Ezra 3:12  “But many of the older priests and Levites and family heads, who had seen the former temple, wept aloud when they saw the foundation of this temple being laid, while many others shouted for joy.”


How we love our buildings!  And that’s very normal.  For most of us, it’s not so much the building as the history we have had with that building.  We remember the fond times, the way the lights of a home welcome us at the end of a day or how festive a church looked at a loved one’s wedding.  When we have a long history with a place, we can connect more easily with our past.  We remember leaning against that wall over there during a particular conversation, we remember sitting in this corner over here when the pastor stood right there and baptized the baby.  It all comes back to us in the space.


All of that makes changing our space hard, and we see that difficulty in this passage from Ezra.  The book of Ezra tells us about the rebuilding of the temple in Jerusalem.  King Solomon had built the grandest one ever, but the Babylonians had razed it in the sixth century and had carried all the people off into exile.  Ezra finds favor with the new Persian king, and is allowed to return to Jerusalem and rebuild the House of the Lord.  And so the people are excited.  They can offer their sacrifices again; they can return home.


Ah, but things are different.  Just in the laying of the foundation, people could see that the new temple was not going to come close to rivaling the splendor of the temple Solomon had built.  The older priests and Levites…the ones who remembered Solomon’s temple, the ones who had spent their entire lives serving in that temple, wept aloud…crying because the space they loved was truly gone.  The younger folks and those without so much investment in it, shouted for joy…they would have a temple again!
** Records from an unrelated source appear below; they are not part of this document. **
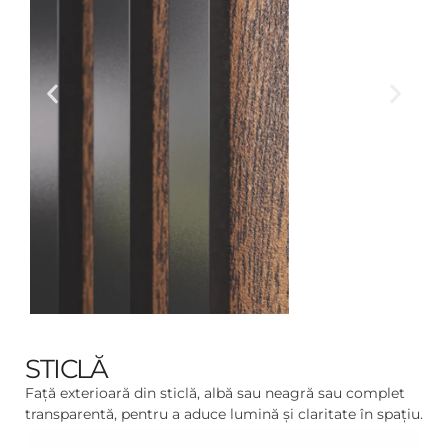
STICLĂ
Față exterioară din sticlă, albă sau neagră sau complet
transparentă, pentru a aduce lumină și claritate în spațiu.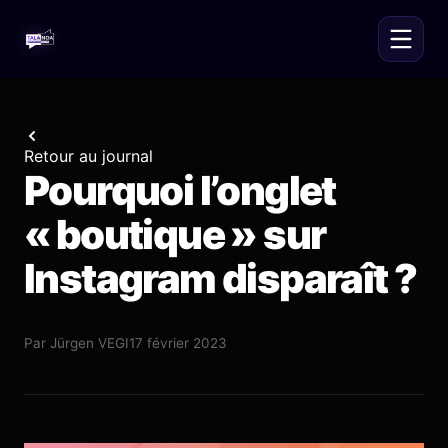
Retour au journal
Pourquoi l’onglet
« boutique » sur
Instagram disparaît ?
Par
Jürgen VEGI
17 février 2023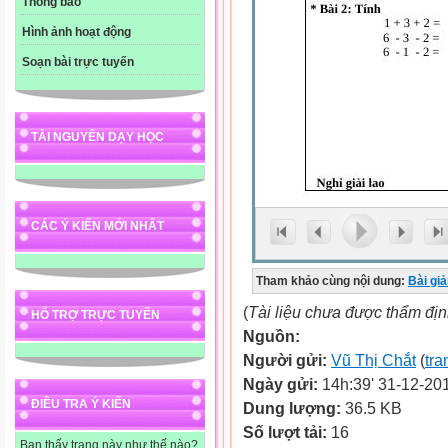
Thông báo
Hình ảnh hoạt động
Soạn bài trực tuyến
TÀI NGUYÊN DẠY HỌC
CÁC Ý KIẾN MỚI NHẤT
Tham khảo cùng nội dung:
Bài gi
(
Tài liệu chưa được thẩm đị
HỖ TRỢ TRỰC TUYẾN
Nguồn:
Người gửi:
Vũ Thị Chắt
(
tra
Ngày gửi:
14h:39' 31-12-20
ĐIỀU TRA Ý KIẾN
Dung lượng:
36.5 KB
Số lượt tải:
16
Bạn thấy trang này như thế nào?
This verse puts Israel at a crossroads.  Will the older priests and Levites refuse to serve because the new temple is not like the old?  Will they be united in offering their sacrifices to God or not?  It is the test of idolatry.  While it is both understandable and appropriate to mourn the loss of what was, if we cannot move to accept what is, we have made an idol of the past.  When God is with us and has given us a gift, it may not take the shape of the gift we thought we wanted.  But ultimately it is about the Giver and not the gift.  Eventually our mourning must turn to dancing that God has allowed us to return from exile and come home—even if that home is a different one--or we will never know the blessings of God.


Wherever you are, Lord, we will make our home.  Amen.